Building a greener tour bus

Photos courtesy STAMP STAMP is renovating this biodiesel-compatible bus into the nation's most sustainable band tour bus.

Biodiesel group crowd-funding a sustainable alternative for traveling bands

By Steve Graham

Eric Skjerseth and Jennifer Zidon are building what they call the nation’s most sustainable tour bus to help get touring bands off of fossil fuels.

And they could use your help.

They are crowd-funding a project to upgrade and remodel a former city bus into a cushy traveling home for touring bands, and the bus will run on solar power and biodiesel. It also will serve as a model for other bands and, Skjerseth hopes, a catalyst for broad changes in the touring music model.

Meanwhile, the couple also is sending northern Colorado bands around the Front Range to promote the Fort Collins music scene and publicize their biodiesel projects.

Skjerseth is the co-founder of Biodiesel for Bands (BFB), and his wife Zidon runs the company’s nonprofit educational arm, Sustainable Touring for Artists, Musicians and Performers (STAMP).

Eric Skjerseth first imagined a biodiesel operation while on tour with his band about 10 years ago. They were stopped at a Pennsylvania gas station adjacent to a strip of fast-food joints.

“I was filling up and I had just learned about biodiesel and I thought, ‘Man, I’m spending all this money and it’s going to support the Iraq War and all this other crap that was happening,’” he said. “I was looking at the Dunkin’ Donuts and McDonald’s and I was like, if we had biodiesel, I could just fill up there.”

When he returned to Fort Collins, he started working with John Long, a local activist who launched Blue Sun Biodiesel, alongside the Sustainable Living Association and many other groups. Skjerseth and Long co-founded BFB, with the goal of running music festivals and tour buses on sustainable biodiesel.

“Bands need to have an option so they are not supporting the oil industry,” Skjerseth said. “For the most past, musicians are more environmentally minded than your average consumer.”

Eateries also are looking for sustainable ways to dispose of large volumes of used vegetable oil.
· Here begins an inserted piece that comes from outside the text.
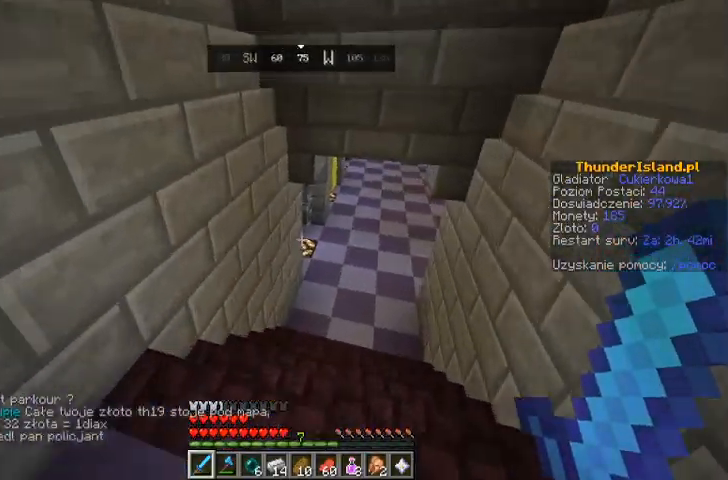
{"keys": ["w"], "mouse": [], "events": []}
“The restaurant industry could support the entire music industry three times over with how much grease comes out of restaurants,” he said.

BFB’s projects were delayed by Long’s illness and death in 2017, but Skjerseth got the company back on track with biodiesel-powered shuttle buses to Red Rocks and Mishawaka shows.

“There have been a lot of wrenches thrown in our way, but we’re finally getting to where the party bus is sustaining itself,” he said.

The party bus is warming up for the summer concert season with the FOCO Road Show tour through Colorado Springs, Denver and Pueblo on the last weekend in March. Tyler T and the Common Clay, Lois and the Lantern and at least one other local band will be on the tour.

While showing off BFB’s biodiesel capacity and recruiting local restaurants in those cities, they also will publicize Fort Collins as a music tourism destination, especially for next month’s FoCoMX festival.

Zidon hopes to send out the next FOCO Road Show on a fancier tour bus that is currently being rehabbed at Weld County Garage in Greeley.

Kurt Lange donated the bus to STAMP. Lange owns Clear Ecos, which partners with BFB to collect used cooking oil from restaurants and turn it into biodiesel. Lange had planned to turn the bus into his solar home on wheels, and an educational tool about vehicles run on solar and biodiesel power, but ended up focusing on other projects.

He modified the engine to run on biodiesel, and he wired the heating and air conditioning systems to run on solar power. However, it needs new tires, a more fuel-efficient transmission, interior upgrades and new solar panels.

“It will be the mostly environmentally friendly bus in America by the time we are done with it,” Skjerseth said.

Local companies are helping provide some of the upgrades, and Fort Collins-based Community Funded has donated their crowd-funding platform to cover the rest of the budget.

“We’re looking for community members to step up,” he said.

Bands also are pitching in by joining BFB. If they pay the equivalent of 15 tickets at their average ticket price or host a BFB fundraising concert, they earn discounts on renting out the STAMP bus when it’s finished.